Filipinas busca centenas após o tufão matar 650


REUTERS (Reuters) - Equipes de resgate buscaram mais de 800 pessoas desaparecidas no sul das Filipinas no domingo, depois que enchentes e deslizamentos de terra varreram casas em rios e mares, matando mais de 650 pessoas em áreas mal preparadas para enfrentar tempestades. Cagayan de Oro e as cidades próximas de Iligan, na ilha de Mindanao, foram as mais atingidas quando o tufão Washi atingiu a costa enquanto as pessoas dormiam no final da sexta-feira e início de sábado, enviando torrentes de água e lama por aldeias e desnudando as montanhas. A Cr

REUTERS (Reuters) - Equipes de resgate buscaram mais de 800 pessoas desaparecidas no sul das Filipinas no domingo, depois que enchentes e deslizamentos de terra varreram casas em rios e mares, matando mais de 650 pessoas em áreas mal preparadas para enfrentar tempestades.

Cagayan de Oro e as cidades próximas de Iligan, na ilha de Mindanao, foram as mais atingidas quando o tufão Washi atingiu a costa enquanto as pessoas dormiam no final da sexta-feira e início de sábado, enviando torrentes de água e lama por aldeias e desnudando as montanhas.

A Cruz Vermelha Filipina (PNRC) disse que 652 pessoas foram mortas em oito províncias da região sul de Mindanao, com mais de 800 desaparecidos.

"Nosso escritório foi inundado com centenas de pedidos para ajudar a encontrar seus pais, filhos e parentes desaparecidos", disse a repórteres Gwendolyn Pang, secretário-geral do PNRC. "Estamos ajudando a coordenar a busca com o governo local, o exército, a polícia e até mesmo outras agências de ajuda."

Inundações lavaram casas inteiras com famílias dentro de dezenas de aldeias costeiras em Cagayan de Oro e Iligan.

"Esta é a primeira vez que isso acontece em nossa cidade", disse Vicente Emano, prefeito de Cagayan de Oro, em uma entrevista de rádio. Ele disse que as autoridades na área não receberam aviso adequado antes do tufão atingir.

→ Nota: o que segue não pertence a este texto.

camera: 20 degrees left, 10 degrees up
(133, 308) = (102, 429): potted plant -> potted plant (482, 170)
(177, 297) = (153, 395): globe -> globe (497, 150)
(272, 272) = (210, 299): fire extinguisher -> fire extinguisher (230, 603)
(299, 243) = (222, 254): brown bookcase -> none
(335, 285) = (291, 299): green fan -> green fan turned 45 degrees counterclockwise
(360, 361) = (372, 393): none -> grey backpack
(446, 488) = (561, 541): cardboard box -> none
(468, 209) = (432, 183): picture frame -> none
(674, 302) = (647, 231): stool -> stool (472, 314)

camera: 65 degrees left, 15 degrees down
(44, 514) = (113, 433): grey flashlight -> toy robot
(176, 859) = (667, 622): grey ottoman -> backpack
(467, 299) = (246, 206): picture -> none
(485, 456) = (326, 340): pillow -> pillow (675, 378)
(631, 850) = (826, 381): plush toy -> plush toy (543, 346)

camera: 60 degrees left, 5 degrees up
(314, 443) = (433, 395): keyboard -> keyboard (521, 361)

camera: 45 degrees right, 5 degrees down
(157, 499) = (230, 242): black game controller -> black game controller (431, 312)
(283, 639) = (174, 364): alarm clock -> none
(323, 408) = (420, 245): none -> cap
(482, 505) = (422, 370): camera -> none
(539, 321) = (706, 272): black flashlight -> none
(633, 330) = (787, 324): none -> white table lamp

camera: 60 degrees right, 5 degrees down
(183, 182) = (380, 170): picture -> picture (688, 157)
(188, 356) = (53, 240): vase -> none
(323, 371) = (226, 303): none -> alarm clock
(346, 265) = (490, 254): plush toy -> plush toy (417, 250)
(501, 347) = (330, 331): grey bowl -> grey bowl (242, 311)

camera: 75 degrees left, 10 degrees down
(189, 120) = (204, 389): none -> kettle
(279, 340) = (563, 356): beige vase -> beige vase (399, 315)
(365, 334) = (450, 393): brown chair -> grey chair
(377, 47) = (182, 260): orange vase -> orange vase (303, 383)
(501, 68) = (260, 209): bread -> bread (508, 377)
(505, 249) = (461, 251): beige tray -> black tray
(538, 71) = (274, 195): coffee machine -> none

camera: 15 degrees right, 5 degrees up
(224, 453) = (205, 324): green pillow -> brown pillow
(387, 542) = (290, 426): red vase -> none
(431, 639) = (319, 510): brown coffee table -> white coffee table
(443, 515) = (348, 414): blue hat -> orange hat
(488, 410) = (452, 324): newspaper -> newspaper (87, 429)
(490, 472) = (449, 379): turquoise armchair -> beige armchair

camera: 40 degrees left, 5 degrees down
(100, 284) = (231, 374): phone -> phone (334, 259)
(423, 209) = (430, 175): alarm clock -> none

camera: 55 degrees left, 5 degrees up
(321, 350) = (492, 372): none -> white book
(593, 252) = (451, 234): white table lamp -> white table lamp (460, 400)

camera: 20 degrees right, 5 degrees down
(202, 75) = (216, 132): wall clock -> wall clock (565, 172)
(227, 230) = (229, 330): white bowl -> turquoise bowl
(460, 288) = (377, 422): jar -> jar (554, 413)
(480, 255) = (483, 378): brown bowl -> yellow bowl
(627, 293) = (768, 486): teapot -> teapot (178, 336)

A agência estatal de desastre disse que foram dadas advertências adequadas aos oficiais e residentes três dias antes do tufão atingir a costa na sexta-feira.

Corpos empilhados, soldados constroem caixões

As autoridades de desastres e saúde estavam lutando para lidar com a quantidade de corpos que foram recuperados. Alguns estavam empilhados uns sobre os outros em casas mortas com poucos funcionários, incapazes de lidar com o número de mortos.

"Vi por mim corpos inchados de mulheres e crianças, não menos que 100", disse o vice-presidente Jejomar Binay à rádio filipina, enquanto percorria as áreas mais atingidas em Cagayan de Oro.

Binay distribuiu pacotes de alimentos e ordenou a transferência de famílias que moravam perto de cursos de água e outros perigos.

O general-de-brigada Roland Amarille, chefe de uma força-tarefa do exército em Iligan, disse que os soldados foram mobilizados para recuperar corpos e construir caixões.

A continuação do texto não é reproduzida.